For aesthetician Jillian Wright, it’s all about keeping things simple.
“I personally don’t think a product line should be 300 stockkeeping units,” she said.
Wright’s skin-care collection echoes this philosophy. The range, made up of items like cleansing buffing grains, peptide serums and brightening powders, is based on her 14 years of experience at her outpost on Manhattan’s Madison Avenue, Jillian Wright Clinical Spa.
“There is something very special when someone trusts you with their face. I have a bird’s-eye view of skin. It’s up to me to be skin-care detective and figure out the clues to make it healthy and gorgeous,” she said. “This experience is a major factor in my line.”
Jillian Wright Skin Care launched in March and was inspired by her namesake clinical spa, which specializes in custom skin care utilizing high-tech modalities. Ingredients, which she also uses for her professional treatments, include poppy seeds, lilac stem cells, and cranberry. The range features 12 regimen-based products priced between $38 and $115 sold at her spa and e-commerce site. Although Wright just introduced her site in September, she’s planning what’s next for the company.
In October 2014, Wright will launch three new products. The first is an antiaging eye cream, to be priced between $85 and $125. “Your eye area is five to 10 times thinner than the rest of your face,” she said. “It is important to have an eye cream that targets fine lines, wrinkles, dehydration, puffiness and dark circles.” She claims her cream will not irritate the under eye area and will ward off premature aging.
Next is a nourishing night cream, preliminarily priced at $150. The cream, which follows an existing version for oily skin types, will target dehydrated and damaged skin. Key ingredients include peptides, ergothioneine and Kombucha, a fermented black tea.
To optimize the performance of her products in her namesake spa, Wright uses an LED light, said to create new healthy skin cells by stimulating collagen and elastin. “I used to shy away from beauty devices, but now blue light is critical to my facial treatments at the spa,” she said. Wright recommends a consumer-friendly LED light battery-powered mask called the Skinvel Hands Free Mask that retails for $199 at her spa and on her site for at-home treatments.
Inspired by this LED technology, Wright hopes to introduce a blemish serum that will work with the light to speed up the healing process. “Blue light is antibacterial and antimicrobial,” said Wright. “When you combine that with ingredients that fight acne and aging, it’s a win-win situation.”

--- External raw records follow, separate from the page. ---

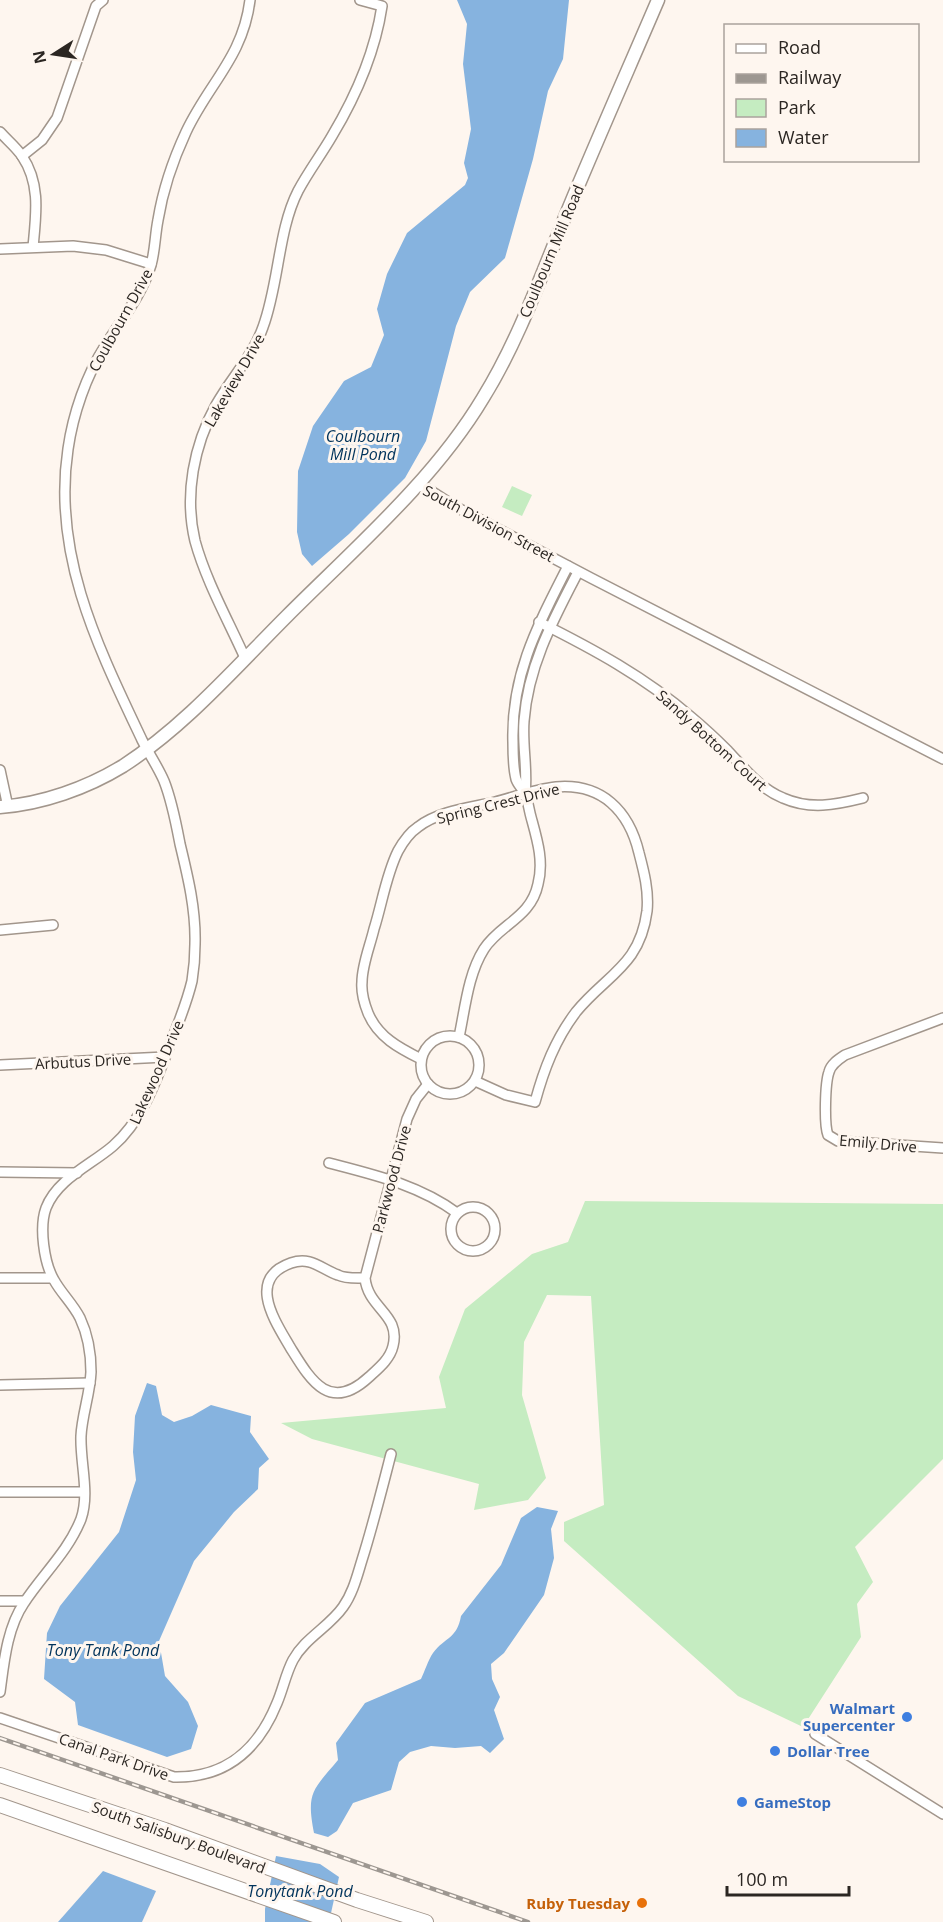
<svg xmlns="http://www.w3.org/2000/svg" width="943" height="1922" font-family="'Open Sans',sans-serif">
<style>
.green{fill:#c5ecc1}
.water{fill:#86b3df}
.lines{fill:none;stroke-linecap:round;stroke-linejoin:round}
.street-casing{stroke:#a2968c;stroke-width:12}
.secondary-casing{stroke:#a2968c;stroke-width:15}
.primary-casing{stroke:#a2968c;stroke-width:16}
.street{stroke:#fff;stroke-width:9}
.secondary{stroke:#fff;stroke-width:12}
.primary{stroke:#fff;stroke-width:14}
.rail-casing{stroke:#9d9791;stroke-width:4.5}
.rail{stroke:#fef6ef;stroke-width:2;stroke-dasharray:7;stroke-linecap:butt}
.shop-dot{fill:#3f7fe0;stroke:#fef6ef;stroke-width:2}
.food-dot{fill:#e8710a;stroke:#fef6ef;stroke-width:2}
.labels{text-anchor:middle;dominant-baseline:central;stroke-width:6;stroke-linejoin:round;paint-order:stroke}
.street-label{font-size:15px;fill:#2b2622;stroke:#fef6ef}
.shop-label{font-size:15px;font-weight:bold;fill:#366cbe;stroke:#fef6ef;text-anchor:start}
.food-label{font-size:15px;font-weight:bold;fill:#c56008;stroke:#fef6ef;text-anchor:end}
.water-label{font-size:16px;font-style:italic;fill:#00335b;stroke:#fef6ef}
</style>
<rect width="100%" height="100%" fill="#fef6ef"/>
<g class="green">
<polygon points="512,486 532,495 522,516 502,507"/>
<polygon points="585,1201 943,1204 943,1459 855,1547 873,1582 857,1604 861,1637 803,1727 738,1696 564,1541 564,1522 604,1505 591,1296 547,1295 524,1342 522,1395 546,1478 528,1500 474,1510 479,1484 312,1439 281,1423 446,1408 439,1377 465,1309 532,1254 568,1242"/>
</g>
<g class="water">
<polygon points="457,0 569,0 563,59 548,91 533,159 505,258 470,292 456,326 426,441 405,478 349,534 312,566 302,554 297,532 298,471 313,426 344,381 371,367 384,335 377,309 387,274 407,233 465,185 468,178 464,163 471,129 463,64 467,24"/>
<polygon points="147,1383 156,1386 162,1415 174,1422 192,1416 211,1405 251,1416 250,1432 269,1459 259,1468 258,1489 234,1512 194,1561 159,1641 165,1676 188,1702 198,1726 191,1749 167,1757 78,1725 75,1702 44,1679 47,1633 60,1606 119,1532 136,1480 133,1452 135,1416"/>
<path d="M537,1507L558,1511L551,1529L554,1558L544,1595L504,1653L491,1664L492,1679L500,1697L494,1710L504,1739L490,1753L481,1746L455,1748L431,1746L410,1752L399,1762L391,1790L353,1803L337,1831L328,1837L314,1833C306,1792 313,1790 338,1760L336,1743L365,1703L421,1679C425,1671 428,1660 433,1653C445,1637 457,1639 461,1616L501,1565L521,1518Z"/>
<polygon points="276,1856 320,1864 339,1877 329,1922 265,1922 265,1909"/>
<polygon points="103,1871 156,1891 142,1922 58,1922"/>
</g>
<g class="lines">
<defs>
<g id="street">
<path d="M0,132C7,140 16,147 22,156C41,184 36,215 33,247"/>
<polyline points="22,156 42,140 57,118 96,6 103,0"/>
<polyline points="0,249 73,246 106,250 151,264"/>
<polyline points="417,485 428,489 456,507 591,578 943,759"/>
<path d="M539,622C593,649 645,677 691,717C703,727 716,739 728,751C745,769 759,788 783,798C810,810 835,805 863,798"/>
<path d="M245,658C228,620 206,581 195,541C184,495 194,445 216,405C231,378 253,356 263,327C279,284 278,230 298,191C308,172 321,155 332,136C356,96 375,53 382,6L360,0"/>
<polyline points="0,770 8,807"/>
<path d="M525,794C528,770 522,746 524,721C528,666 553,620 578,572"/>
<polyline points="0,930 53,925"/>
<path d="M943,1018L845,1055C839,1059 831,1064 829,1072C825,1083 824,1125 828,1135L838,1141L943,1148"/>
<circle cx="450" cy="1065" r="29"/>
<path d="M459,1037C465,1009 468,974 484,949C500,924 531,918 538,884C544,861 537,839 531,817C529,810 528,801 525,794C523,789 518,785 516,779C513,767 513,754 513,742C511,674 538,625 568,566"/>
<path d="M421,1059C399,1048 378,1037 368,1013C364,1003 361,993 362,982C362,965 370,946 374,929C382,904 386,875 398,851C403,842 409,833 418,827C439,811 469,808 495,802C515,797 536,789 556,787C602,783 629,811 639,853C644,872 649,891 647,911C640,966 606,975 576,1012C555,1040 544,1069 535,1102L506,1095L475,1081"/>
<polyline points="0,1065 165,1057"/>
<path d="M329,1163C375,1175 419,1185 457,1213"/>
<polyline points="0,1172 77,1173"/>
<circle cx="473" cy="1229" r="22"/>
<polyline points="0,1278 52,1278"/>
<path d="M365,1278C356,1278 346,1279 338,1275C321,1269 311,1256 291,1263C246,1279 275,1321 290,1347C310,1379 329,1414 369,1377C379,1368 390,1359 393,1346C401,1314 368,1309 365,1278L407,1119L416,1099L428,1084"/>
<polyline points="0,1385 90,1383"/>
<polyline points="0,1492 84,1492"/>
<polyline points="0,1601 24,1601"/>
<path d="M0,1692C4,1662 7,1628 24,1603C42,1575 68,1552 81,1519C90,1493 80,1463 81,1436C82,1415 90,1394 91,1372C91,1354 88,1335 80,1318C73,1304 61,1293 54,1280C44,1263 39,1227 46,1208C57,1179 91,1165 113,1146C143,1120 157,1078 171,1042C179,1022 187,1002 192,981C194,969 195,956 195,944C196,910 188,877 180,844C176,823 172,801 164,781C158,767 149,754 142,740C98,647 52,555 68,449C73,414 86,376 105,346C121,320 142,295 151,265C155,251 155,235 158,220C163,189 173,160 186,132C209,83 243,57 250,0"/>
<path d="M0,1718L174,1777C226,1778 258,1750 277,1703C283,1689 286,1673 293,1660C305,1638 329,1627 343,1607C353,1593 357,1576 362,1560C373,1525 382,1489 391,1454"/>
<polyline points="815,1734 943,1814"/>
</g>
<path id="secondary" d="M0,807C42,804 87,788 123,766C185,726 235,668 287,616C354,549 434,480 483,398C519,340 542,273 568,210C597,140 628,70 658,0"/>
<g id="primary">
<polyline points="0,1775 165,1830 357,1900 426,1922"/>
<polyline points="0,1805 334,1922"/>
</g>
</defs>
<use href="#street" class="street-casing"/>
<use href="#secondary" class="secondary-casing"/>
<use href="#primary" class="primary-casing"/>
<use href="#street" class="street"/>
<use href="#secondary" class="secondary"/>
<use href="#primary" class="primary"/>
<defs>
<polyline id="rail" points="0,1738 528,1922"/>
</defs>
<use href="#rail" class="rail-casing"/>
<use href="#rail" class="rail"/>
</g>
<g class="shop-dot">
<circle cx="907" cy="1717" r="6"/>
<circle cx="775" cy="1751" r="6"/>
<circle cx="742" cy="1802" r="6"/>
</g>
<circle class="food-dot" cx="642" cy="1903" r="6"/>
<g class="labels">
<g class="street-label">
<text transform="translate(551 251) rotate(-67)">Coulbourn Mill Road</text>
<text transform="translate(120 320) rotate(-61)">Coulbourn Drive</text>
<text transform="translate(234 380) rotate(-60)">Lakeview Drive</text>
<text transform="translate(489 523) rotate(28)">South Division Street</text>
<text transform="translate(712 740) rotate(42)">Sandy Bottom Court</text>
<text transform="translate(498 803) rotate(-14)">Spring Crest Drive</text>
<text transform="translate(83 1061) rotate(-3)">Arbutus Drive</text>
<text transform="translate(156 1072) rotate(-66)">Lakewood Drive</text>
<text transform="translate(878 1143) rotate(5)">Emily Drive</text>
<text transform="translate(391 1179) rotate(-75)">Parkwood Drive</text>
<text transform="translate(114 1756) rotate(19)">Canal Park Drive</text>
<text transform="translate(179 1837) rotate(20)">South Salisbury Boulevard</text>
</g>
<g class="shop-label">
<text x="895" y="1708" text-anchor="end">Walmart<tspan x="895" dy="17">Supercenter</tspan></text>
<text x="787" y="1751">Dollar Tree</text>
<text x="754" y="1802">GameStop</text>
</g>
<g class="food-label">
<text x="630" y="1903">Ruby Tuesday</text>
</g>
<g class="water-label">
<text x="363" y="436">Coulbourn<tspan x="363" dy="18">Mill Pond</tspan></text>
<text x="103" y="1650">Tony Tank Pond</text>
<text x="300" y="1891">Tonytank Pond</text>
</g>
</g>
<rect x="724" y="24" width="195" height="138" fill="#fef6ef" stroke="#aaa39d" stroke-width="1.5"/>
<rect x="736" y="44" width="30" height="9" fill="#ffffff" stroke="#aaa39d" stroke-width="1.5"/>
<text x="778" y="54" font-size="18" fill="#2b2622">Road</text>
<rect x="736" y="74" width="30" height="9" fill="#9d9791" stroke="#aaa39d" stroke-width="1.5"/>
<text x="778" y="84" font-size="18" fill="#2b2622">Railway</text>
<rect x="736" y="99" width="30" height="18" fill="#c5ecc1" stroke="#aaa39d" stroke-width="1.5"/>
<text x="778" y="114" font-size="18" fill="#2b2622">Park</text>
<rect x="736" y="129" width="30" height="18" fill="#86b3df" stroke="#aaa39d" stroke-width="1.5"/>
<text x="778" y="144" font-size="18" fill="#2b2622">Water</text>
<g transform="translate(54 54) rotate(258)" stroke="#fef6ef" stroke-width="4.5" paint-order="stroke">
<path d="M0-4.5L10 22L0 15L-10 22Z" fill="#2b2622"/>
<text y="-9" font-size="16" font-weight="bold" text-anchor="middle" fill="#2b2622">N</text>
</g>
<path d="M727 1886v9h122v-9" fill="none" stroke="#2b2622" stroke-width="3"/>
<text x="736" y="1886" font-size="18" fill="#2b2622" stroke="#fef6ef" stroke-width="4.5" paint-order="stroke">100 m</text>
</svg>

Keeping the environment clean is an important part of her brand philosophy. When finished with the products, Wright doesn’t recommend throwing out the packaging, in fact the outer casing can be used to grow wild flowers. “I would love to create some sort of gift box that can transform into something else,” she said when talking about future plans for the packaging. “I’m open to exploring other materials such as pulverized stone, tin or bamboo, but it has to be healthy for the environment.”
In terms of future retail distribution, Wright anticipates her products to be sold in brick-and-mortar by the end of 2014 and is concentrating on the U.S. markets luxury boutiques, spas and hotels.
“I’m not opposed to looking into high-end luxury boutique spas, hotels and stores in Paris and London,” said Wright. “But I’m not going to pigeonhole my line. If it’s the right fit, then I’m open to exploring relationships in growing markets.”
Although Wright declined to comment, industry sources believe the three Jillian Wright items will generate $500,000 in sales in their first year at retail.